# Advise on UK debt - living in Ireland



## financeneed (11 Jan 2010)

Hi there, I am hoping someone out there can help me:


I have been living in Ireland now for three years, having moved from the UK. I am in full time employment, but have many debts which are troubling me. 

Basically, i am concerned about my debts and want to get on top of them. When i was living in the UK, i took out a 6000pounds graduate loan, of which i have 3500 left to pay. I have been consistently paying the loan off whilst i have been living here, as i have kept my account over in England and paid into this account on a monthly basis to cover the loan amount. However i have noticed that the loan amount was not taken out over the christmas period (i am ringing the bank today to check what the problem was here). 

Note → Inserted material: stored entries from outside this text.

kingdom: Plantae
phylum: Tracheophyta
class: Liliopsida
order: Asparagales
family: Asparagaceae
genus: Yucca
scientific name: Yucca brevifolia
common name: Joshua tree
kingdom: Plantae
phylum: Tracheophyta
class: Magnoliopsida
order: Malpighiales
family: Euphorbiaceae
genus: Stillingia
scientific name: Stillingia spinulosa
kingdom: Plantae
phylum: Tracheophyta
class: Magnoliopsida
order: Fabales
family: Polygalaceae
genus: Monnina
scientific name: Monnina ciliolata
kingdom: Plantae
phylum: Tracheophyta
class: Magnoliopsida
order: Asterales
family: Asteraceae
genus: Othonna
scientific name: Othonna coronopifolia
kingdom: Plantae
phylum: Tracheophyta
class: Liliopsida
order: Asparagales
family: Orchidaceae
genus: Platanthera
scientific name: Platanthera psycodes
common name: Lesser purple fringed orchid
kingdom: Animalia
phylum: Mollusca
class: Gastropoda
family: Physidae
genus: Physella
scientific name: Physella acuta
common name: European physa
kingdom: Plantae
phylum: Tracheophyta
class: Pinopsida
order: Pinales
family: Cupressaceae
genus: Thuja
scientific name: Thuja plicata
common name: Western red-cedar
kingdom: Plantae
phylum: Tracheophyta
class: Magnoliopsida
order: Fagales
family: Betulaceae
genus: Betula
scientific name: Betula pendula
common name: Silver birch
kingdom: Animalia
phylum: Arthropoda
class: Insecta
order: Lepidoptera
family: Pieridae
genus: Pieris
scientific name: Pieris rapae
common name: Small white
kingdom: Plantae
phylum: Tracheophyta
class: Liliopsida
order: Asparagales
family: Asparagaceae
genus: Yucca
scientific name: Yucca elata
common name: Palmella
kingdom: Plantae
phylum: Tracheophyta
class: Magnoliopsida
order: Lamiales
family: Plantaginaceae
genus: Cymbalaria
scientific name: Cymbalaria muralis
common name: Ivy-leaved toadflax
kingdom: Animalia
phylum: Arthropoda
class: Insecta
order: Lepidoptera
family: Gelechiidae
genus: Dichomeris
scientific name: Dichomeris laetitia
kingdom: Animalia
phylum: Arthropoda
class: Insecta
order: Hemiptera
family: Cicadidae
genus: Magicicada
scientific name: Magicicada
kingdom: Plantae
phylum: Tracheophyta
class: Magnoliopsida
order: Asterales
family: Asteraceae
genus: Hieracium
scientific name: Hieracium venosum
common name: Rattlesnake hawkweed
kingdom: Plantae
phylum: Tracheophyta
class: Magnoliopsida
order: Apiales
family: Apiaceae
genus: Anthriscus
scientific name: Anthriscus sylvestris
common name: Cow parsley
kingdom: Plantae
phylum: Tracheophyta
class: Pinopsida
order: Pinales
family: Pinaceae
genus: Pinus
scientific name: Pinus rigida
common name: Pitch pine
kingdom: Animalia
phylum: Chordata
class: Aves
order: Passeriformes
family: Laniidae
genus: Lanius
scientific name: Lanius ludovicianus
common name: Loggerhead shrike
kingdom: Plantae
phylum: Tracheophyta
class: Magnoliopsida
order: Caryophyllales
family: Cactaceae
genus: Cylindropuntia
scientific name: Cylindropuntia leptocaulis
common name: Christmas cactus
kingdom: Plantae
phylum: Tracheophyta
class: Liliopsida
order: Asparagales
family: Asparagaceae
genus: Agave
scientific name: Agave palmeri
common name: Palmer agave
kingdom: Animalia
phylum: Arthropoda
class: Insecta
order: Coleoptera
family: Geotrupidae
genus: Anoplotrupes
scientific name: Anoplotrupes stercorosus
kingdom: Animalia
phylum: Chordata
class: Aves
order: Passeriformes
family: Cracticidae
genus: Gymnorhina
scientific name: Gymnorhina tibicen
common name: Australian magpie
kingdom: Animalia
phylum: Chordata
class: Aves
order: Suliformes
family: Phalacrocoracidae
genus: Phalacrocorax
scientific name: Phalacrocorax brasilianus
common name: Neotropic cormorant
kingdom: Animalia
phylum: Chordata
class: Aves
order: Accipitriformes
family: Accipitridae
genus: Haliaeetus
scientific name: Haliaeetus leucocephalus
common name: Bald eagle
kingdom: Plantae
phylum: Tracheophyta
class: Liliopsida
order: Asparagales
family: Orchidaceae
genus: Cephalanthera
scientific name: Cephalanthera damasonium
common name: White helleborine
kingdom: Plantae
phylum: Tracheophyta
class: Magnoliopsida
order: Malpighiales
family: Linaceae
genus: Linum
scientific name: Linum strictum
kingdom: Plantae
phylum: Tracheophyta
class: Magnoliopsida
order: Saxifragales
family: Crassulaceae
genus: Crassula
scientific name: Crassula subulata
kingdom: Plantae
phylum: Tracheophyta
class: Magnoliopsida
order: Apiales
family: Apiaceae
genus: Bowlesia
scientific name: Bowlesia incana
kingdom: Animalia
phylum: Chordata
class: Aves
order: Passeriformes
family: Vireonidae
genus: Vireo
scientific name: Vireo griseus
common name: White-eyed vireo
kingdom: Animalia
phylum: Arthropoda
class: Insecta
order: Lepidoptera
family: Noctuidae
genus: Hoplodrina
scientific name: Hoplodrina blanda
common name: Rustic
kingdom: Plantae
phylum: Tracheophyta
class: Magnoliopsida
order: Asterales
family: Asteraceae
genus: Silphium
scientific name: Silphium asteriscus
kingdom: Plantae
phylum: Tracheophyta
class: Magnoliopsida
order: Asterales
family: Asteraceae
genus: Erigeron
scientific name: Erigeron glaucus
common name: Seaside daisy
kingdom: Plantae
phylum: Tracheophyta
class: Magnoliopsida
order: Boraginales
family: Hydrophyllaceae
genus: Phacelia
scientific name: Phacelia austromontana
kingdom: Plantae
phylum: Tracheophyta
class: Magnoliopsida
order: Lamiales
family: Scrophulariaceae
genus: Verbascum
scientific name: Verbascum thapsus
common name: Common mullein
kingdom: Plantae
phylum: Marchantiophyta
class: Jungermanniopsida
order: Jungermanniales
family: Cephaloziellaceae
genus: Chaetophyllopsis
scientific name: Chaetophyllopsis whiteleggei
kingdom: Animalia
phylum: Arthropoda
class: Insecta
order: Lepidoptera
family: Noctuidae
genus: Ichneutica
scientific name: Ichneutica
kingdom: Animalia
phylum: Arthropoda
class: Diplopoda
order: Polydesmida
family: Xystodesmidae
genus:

I was speaking to someone before christmas and they said that i shouldnt be paying back my english loan, because i have left the UK and they have no way of chasing the debt. Is this true?? I have never once thought about not paying it off, and want to continue paying it off, but wanted to ask about this. Do people do this? 


Thank you in advance.


----------



## Mr Tayto (11 Jan 2010)

The world is a small place, If you did need to ever live or work in the UK this debt would be hanging over you, 

3500 isnt a lot of money to pay back


----------



## LDFerguson (11 Jan 2010)

financeneed said:


> I was speaking to someone before christmas and they said that i shouldnt be paying back my english loan, because i have left the UK and they have no way of chasing the debt. Is this true?? I have never once thought about not paying it off, and want to continue paying it off, but wanted to ask about this. Do people do this?


 
Of course a bank can trace you the small distance from England to Ireland, if they want to.  There are many ways of tracking someone down, especially when they've only moved a few miles.  Whether or not a bank would bother doing this over a loan of £3,500 is another matter entirely.

You entered into an agreement to borrow money off a bank and you undertook to repay it to them over a period of time.  The fact that you've moved to Ireland doesn't alter that agreement.


----------